Macchione, Vinholi e Simcat tentam reverter condenação de mais de R$ 2,2 milhões

Tribunal de Justiça não reformou sentença desfavorável aos três réus

Macchione, Vinholi e Simcat tentam reverter condenação de mais de R$ 2,2 milhões

Foto: O REGIONAL - Ex-prefeitos foram condenados em primeira e segunda instância

Guilherme Gandini
Editor-Chefe

O Tribunal de Justiça de São Paulo processou, no dia 9 de setembro, recurso extraordinário relativo à condenação dos ex-prefeitos Afonso Macchione Neto e Geraldo Vinholi e do Simcat -Sindicato dos Funcionários e Servidores Públicos Municipais de Catanduva, devido à cessão irregular de servidores municipais à entidade, pagos com recursos públicos.

Os réus agora tentam reverter no Superior Tribunal de Justiça (STJ) as condenações, que incluem devolução de mais de R$ 2,2 milhões e perda de direitos políticos de Macchione e Vinholi.

De acordo com o apurado nos autos, e ratificado em sede judicial, apesar da autorização legal, os administradores desrespeitaram a legislação local, na medida em que permitiram o afastamento de servidores em número superior ao autorizado pela lei, mantendo até nove servidores prestando serviços ao Sindicato, mas com vencimentos pagos pelo erário.

“No caso, há provas robustas quanto à prática de atos de improbidade administrativa que causaram prejuízo ao erário e enriquecimento ilícito do Sindicato”, afirmou o relator do Tribunal de Justiça, Mauricio Fiorito, em abril deste ano.

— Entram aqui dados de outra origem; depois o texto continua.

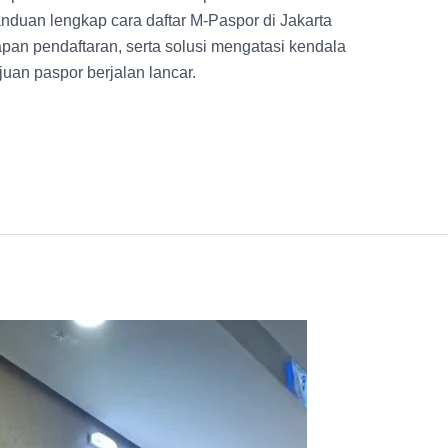
anduan lengkap cara daftar M-Paspor di Jakarta
pan pendaftaran, serta solusi mengatasi kendala
juan paspor berjalan lancar.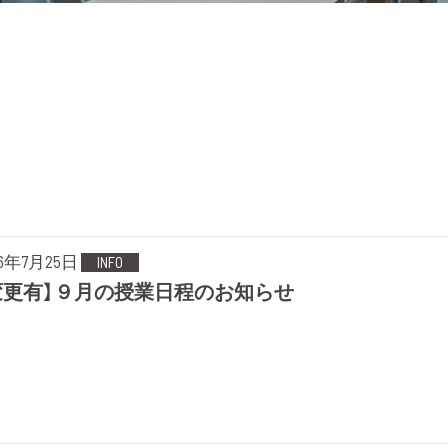
26年7月25日
INFO
変更有】９月の授業日程のお知らせ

As irregularidades começaram em janeiro de 2011, quando o então prefeito Afonso Macchione Neto autorizou a cessão ao sindicato de oito servidores, ou seja, quatro além do legalmente previsto, sendo que alguns deles sequer exerciam cargos de direção na entidade.

Vinholi manteve os afastamentos e, em 2013, cedeu mais uma servidora, Eliana Aparecida Miatello Palmeira de Lima, esposa do ex-vereador Daniel Palmeira de Lima, que não exercia qualquer cargo no sindicato, sendo nove servidores cedidos e bancados pelos cofres públicos.

Segundo a Justiça, com a instauração do Inquérito Civil, em julho de 2015, quatro servidores voltaram à administração, porém Eliana continuou prestando serviços no Sindicato. Apurou-se, ainda, prejuízo de aproximadamente R$ 2,2 milhões aos cofres públicos, referente ao montante pago a eles no período em que prestaram serviços ao sindicato.

A juíza Maria Clara Schmidt de Freitas, da 2ª Vara Cível de Catanduva, acatou pedido do Ministério Público, em 2015, e determinou o bloqueio de bens no valor aferido pela Justiça.

Este ano, em decisão de segunda instância, o Tribunal de Justiça condenou os administradores públicos, em solidariedade com o Simcat, ao ressarcimento do dano, à multa civil, suspensão de direitos políticos por 5 anos, proibição de contratar com o poder público ou receber benefícios fiscais ou creditícios pelo mesmo período.